Trump administration opens up Alaska for oil, gas drilling

Monday, 02 July 2018

Situated on the northern coast of Alaska east of Prudhoe Bay, ANWR’s native lands in the coastal plain hold a mean estimate of 10.4 billion barrels of crude oil, as assessed in the United States Geological Survey (USGS). Yet, upstream activities had been effectively banned before December 2017, when the area was under a drilling moratorium.

Things changed when the passage of Public Law 115-97 required the U.S. Secretary of the Interior to establish and administer a competitive program for the leasing, development, production, and transportation of oil and natural gas.

To reach peak production, fields are assumed to take three to four years. They maintain peak production for three to four years, and then to decline until they are no longer profitable and are abandoned.

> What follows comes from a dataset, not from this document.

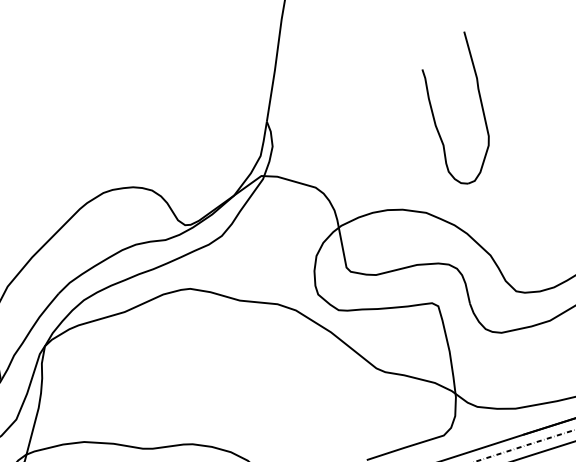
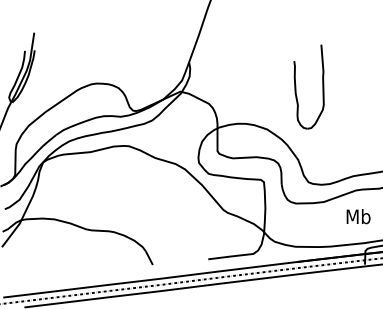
part: (434, 113) -> (296, 86), moved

Start of production not until 2031

The effect of this law on U.S. crude oil production is reflected in three resource estimate values — low, mean, and high —in the EIA’s Annual Energy Outlook 2018. In all three cases, production from ANWR does not start until 2031 because of the time needed to acquire leases, explore, and develop the required production infrastructure.

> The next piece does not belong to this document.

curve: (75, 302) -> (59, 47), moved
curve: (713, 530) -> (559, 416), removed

In the Mean ANWR case, cumulative U.S. production from 2031 through 2050 is 3.4 billion barrels higher than in the AEO2018 Reference case. From 2031 through 2050, cumulative U.S. production is 5.1 billion higher in the High ANWR case and 2.0 billion barrels higher in the Low ANWR case than in the AEO2018 Reference case.

To bring the oil bounty to market, Alaska relies on the Trans-Alaska Pipeline System (TAPS) which transports crude oil from the frozen North Slope to the warm-water port at Valdez on the state's southern coast. Capacity reached a peak flow in the late 1980s at 2 million barrels per day (b/d); current flow is nearly 500,000 b/d.